Source passage:
Wednesday, June 8, 2011

The Riding and Writing Life

I awoke Sunday, just as I did Saturday, knowing I would ride.  It’s a comfort, this riding, the will to ride.  It’s an old friend I return to.  I started the day with bike church and met another Triumph rider named Andrea.  And I met Julie, who plans to take an MSF course next month and is thinking of getting a Triumph.  Her smile and eyes danced with anticipation for the class.  She’s been wanting to learn for a long time.  She’s met lots of women who ride and thinks they are sexy and strong and cool.   Its seems to me that some of her yearning to ride is connected to her observations about those women.

When my mom talks about her career as a nurse what she says is that the work is what gave her a sense of herself as a strong, capable, intelligent woman.  I am in my sixteenth year as a nurse and what I know of myself so surely arises from that work that I can’t identify all the ways it has informed my sense of myself.

There was a time early in my nursing career when I would meet someone who asked me, “what do you do?” and I would answer, “I am a nurse.”  After a time I found myself too identified with the nurse role and started telling people “I work as a nurse,” when asked the same question.  This represented not only a change in language, but a shift in perspective that gave me more room to cultivate other aspects of myself.   Those parts that make me feel “sexy and strong and cool.”

Provided data:
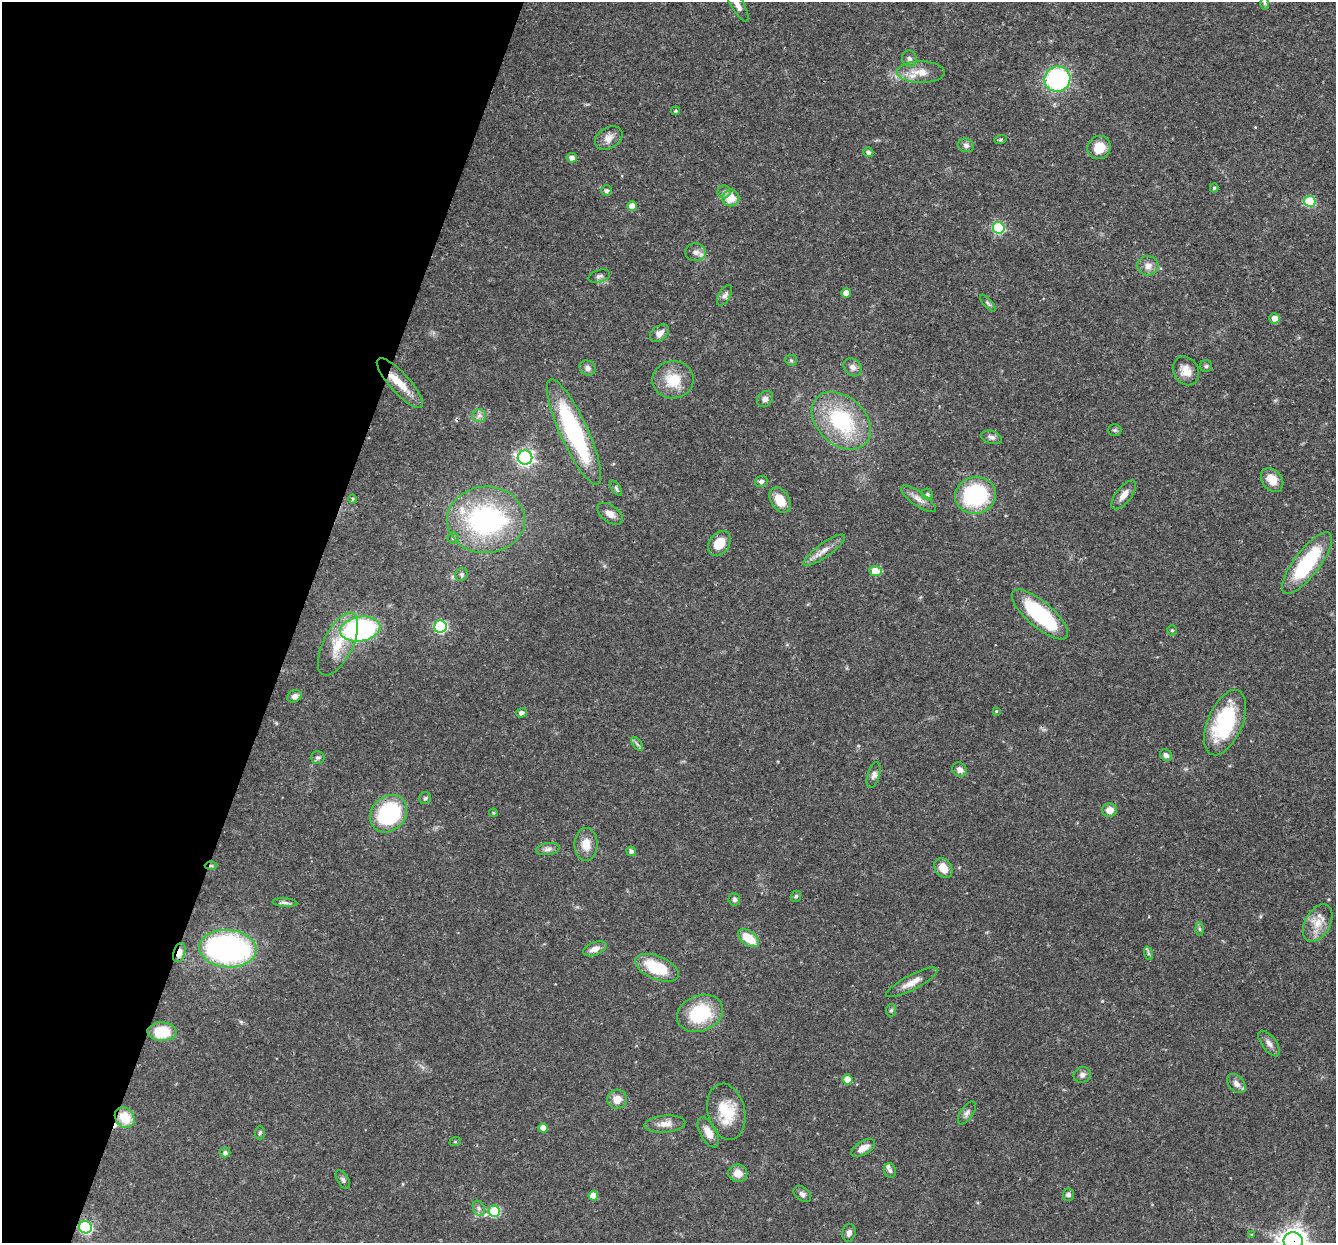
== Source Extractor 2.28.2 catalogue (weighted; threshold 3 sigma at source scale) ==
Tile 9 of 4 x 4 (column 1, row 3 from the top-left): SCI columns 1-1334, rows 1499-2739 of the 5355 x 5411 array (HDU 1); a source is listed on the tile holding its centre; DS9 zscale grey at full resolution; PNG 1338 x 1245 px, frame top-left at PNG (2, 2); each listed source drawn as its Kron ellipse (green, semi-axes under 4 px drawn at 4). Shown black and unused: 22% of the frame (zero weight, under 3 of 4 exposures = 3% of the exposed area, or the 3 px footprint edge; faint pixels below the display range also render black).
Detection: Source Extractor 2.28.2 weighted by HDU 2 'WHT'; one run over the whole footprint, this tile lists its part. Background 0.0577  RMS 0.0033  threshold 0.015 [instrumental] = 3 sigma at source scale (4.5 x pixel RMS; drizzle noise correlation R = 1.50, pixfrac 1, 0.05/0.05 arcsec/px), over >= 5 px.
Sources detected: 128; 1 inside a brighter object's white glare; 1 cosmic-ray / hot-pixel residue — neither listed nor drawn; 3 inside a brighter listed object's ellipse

Task 1:
Answer these from the blog post:
(a) What does Julie plan to take next month?
(b) What year of nursing is the writer in?
(c) What did the writer begin telling people when asked what they do?
Task 2:
Does each statement agree with the blog post? Answer yes or no, and quote the words that decide it.
(a) The writer met another Triumph rider named Andrea.
(b) The writer's mother worked as a teacher.
(c) Julie already owns a Triumph.
The listing has nothing to do with the blog post.

Written reply 1:
(a) An MSF course.
(b) The sixteenth year.
(c) "I work as a nurse."

Written reply 2:
(a) Yes: "met another Triumph rider named Andrea"
(b) No: "her career as a nurse"
(c) No: "is thinking of getting a Triumph"